▶ **EXERCISE SET**
1 – Answer these questions about the Common Subsequence problem statement, one per line:
(a) What memory limit does it give?
(b) In its example, what index sequence shows that Z = < a, b, f, c > is a subsequence of X = < a, b, c, f, b, c >?
(c) According to the input section, what separates the two sequences in a data set?
2 – Carry the Common Subsequence problem statement forward from its final sentence.

▶ **TEXT TO READ**
—————

POJ_1458_Common Subsequence

Time Limit:1000MS Memory Limit:10000KB 64bit IO Format:%I64d
& %I64u
Submit Status Practice POJ
1458

Description

A subsequence of a given sequence is the given sequence with some elements (possible none) left out. Given a sequence X = < x1, x2, ..., xm > another sequence Z = < z1, z2, ..., zk > is a subsequence of X if there exists a strictly increasing sequence < i1,
i2, ..., ik > of indices of X such that for all j = 1,2,...,k, x ij = zj. For example, Z = < a, b, f, c > is a subsequence of X = < a, b, c, f, b, c > with index sequence < 1, 2, 4, 6 >. Given two sequences X and Y the problem is to find
the length of the maximum-length common subsequence of X and Y.

Input

The program input is from the std input. Each data set in the input contains two strings representing the given sequences. The sequences are separated by any number of white spaces. The input data are correct.

—————

▶ **PROVIDED INFORMATION**
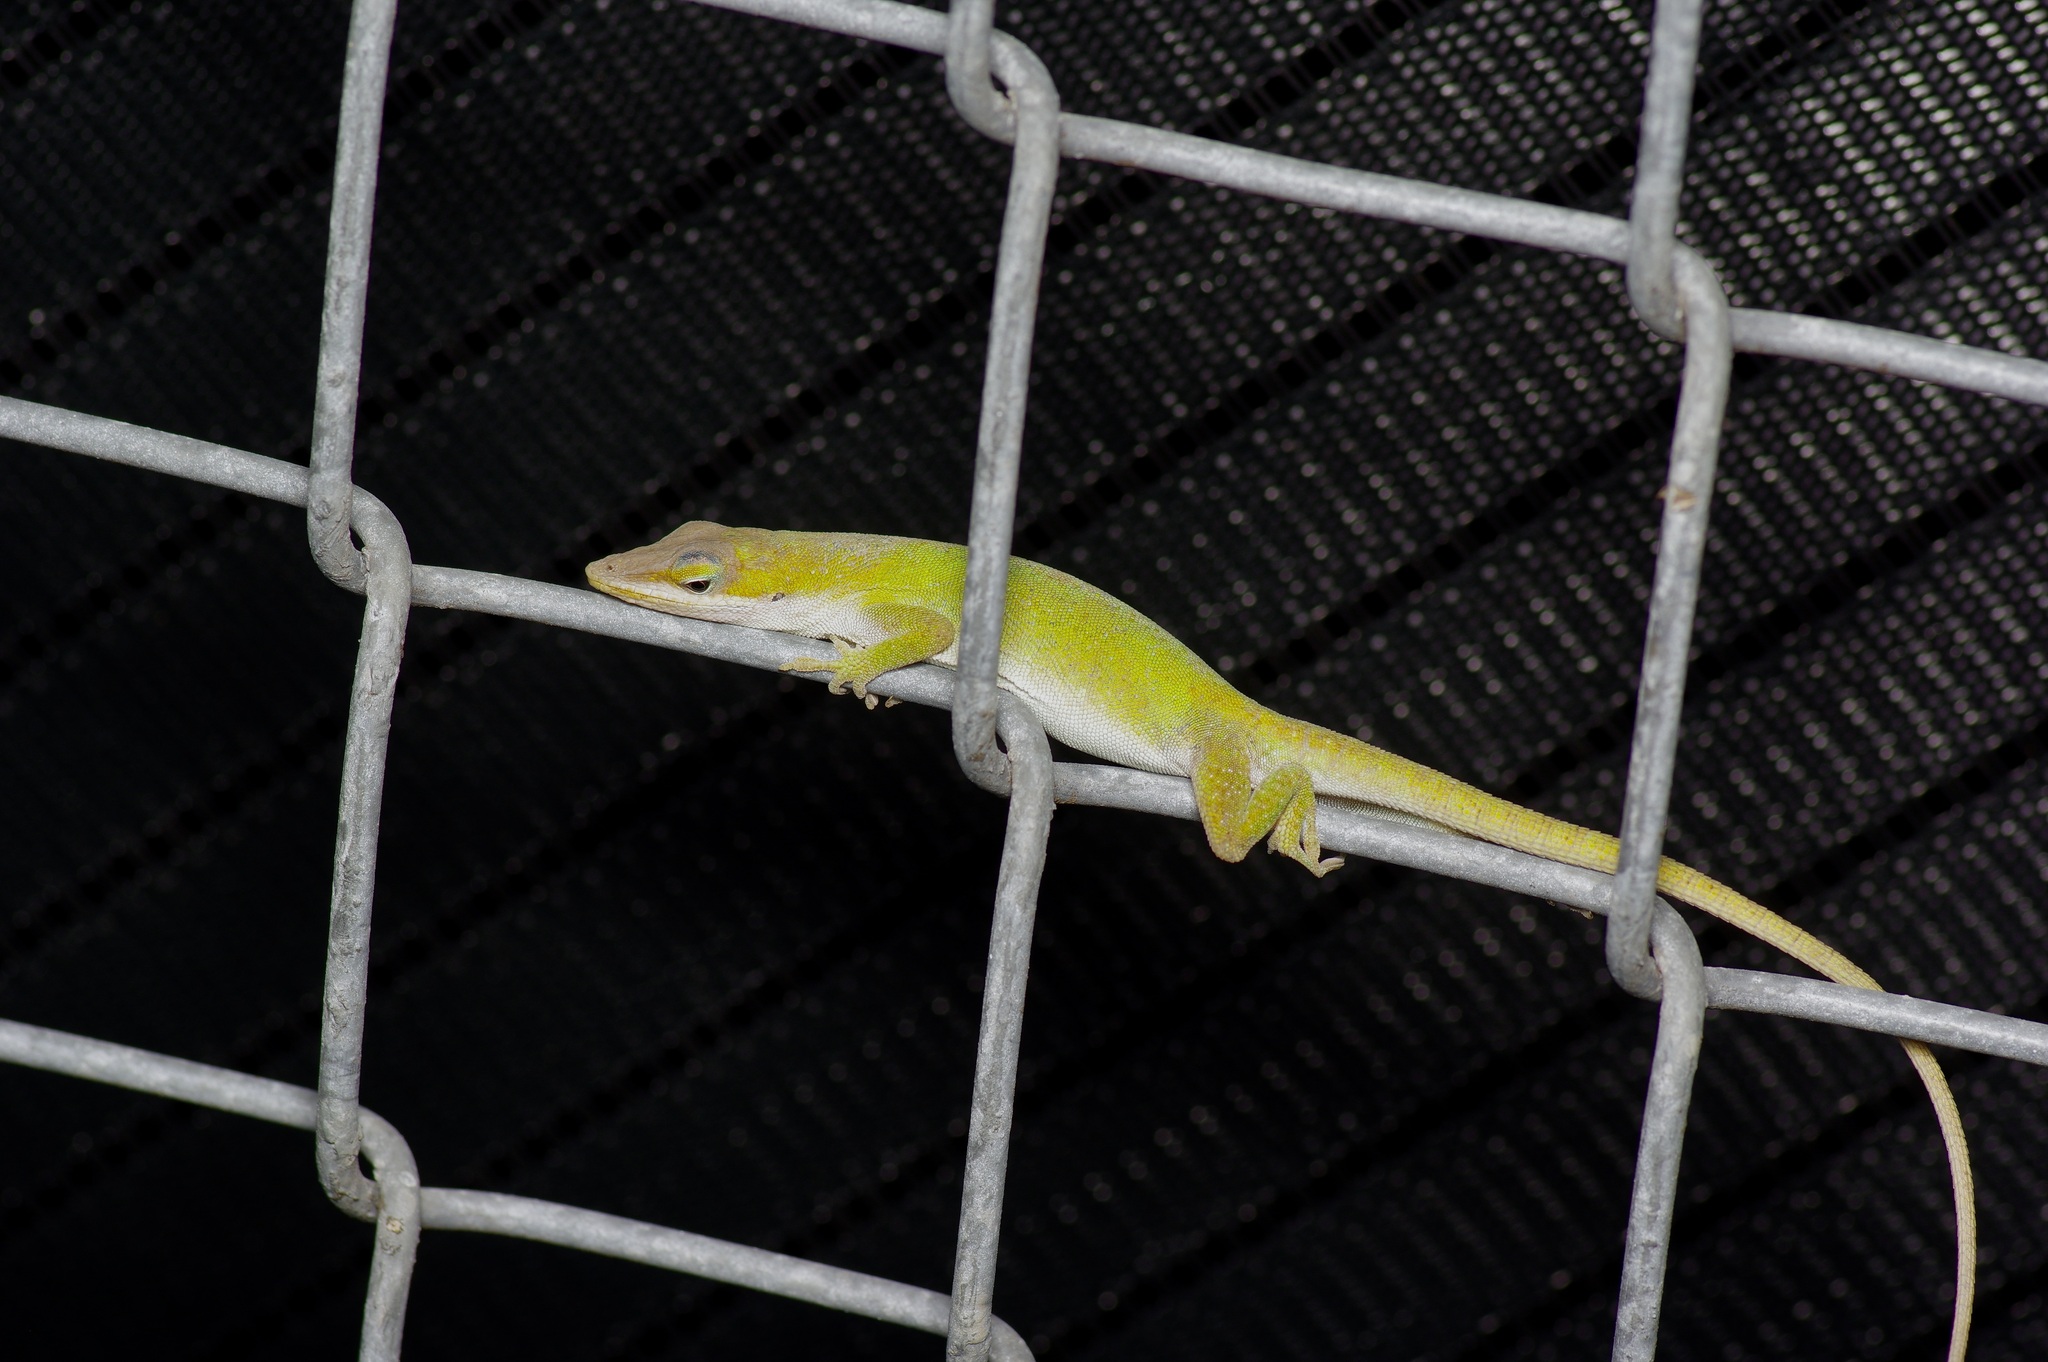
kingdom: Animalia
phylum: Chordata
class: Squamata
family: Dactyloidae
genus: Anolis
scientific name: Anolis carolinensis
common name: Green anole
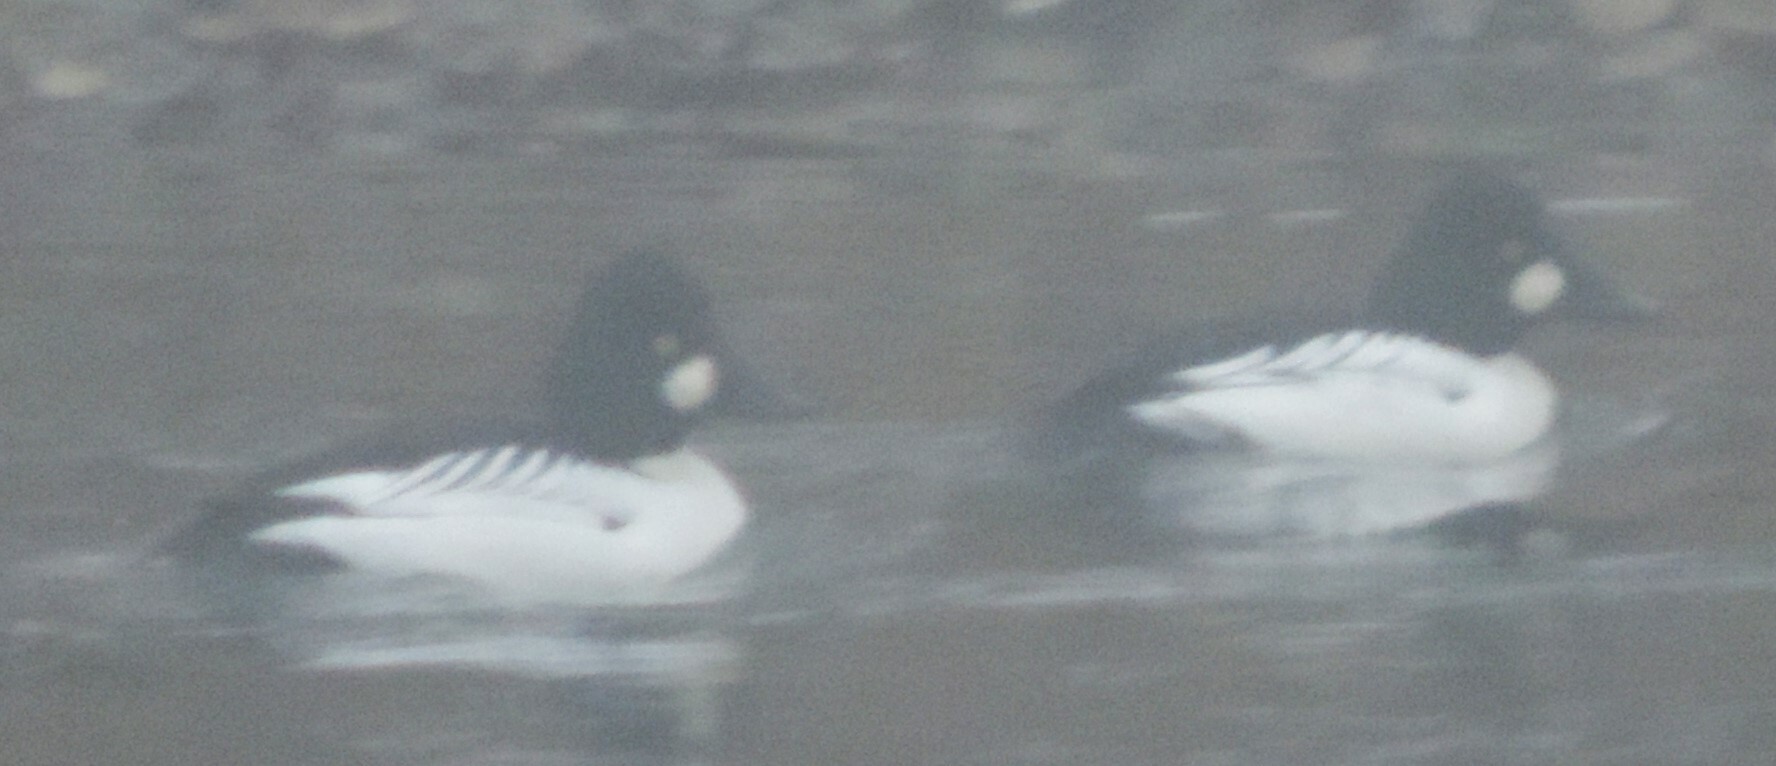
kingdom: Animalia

—————

▶ **ANSWERS TO THE EXERCISE**
1 –
(a) 10000KB
(b) < 1, 2, 4, 6 >
(c) Any number of white spaces

2 –
Output

For each set of data the program prints on the standard output the length of the maximum-length common subsequence from the beginning of a separate line.

Sample Input

abcfbc         abfcab
programming    contest
abcd           mnp

Sample Output

4
2
0

这是一个最长公共子序列的问题 设d(i,j)为Ai和Bj的最长公共子序列长度，当a[i]==b[j]时，d(i,j)=d(i-1,j-1)+1, else d(i,j)=max{d(i-1,j),d(i,j-1)}

#include <iostream>

#include <string.h>

#include <stdio.h>

using namespace std;

char a[1200],b[1200];

int dp[1300][1300];

int main()

{

while(scanf("%s%s",a+1,b+1)!=EOF)

{

memset(dp,0,sizeof(dp));

int la=strlen(a+1);

int lb=strlen(b+1);

for(int i=1;i<=la;i++)

{

for(int j=1;j<=lb;j++)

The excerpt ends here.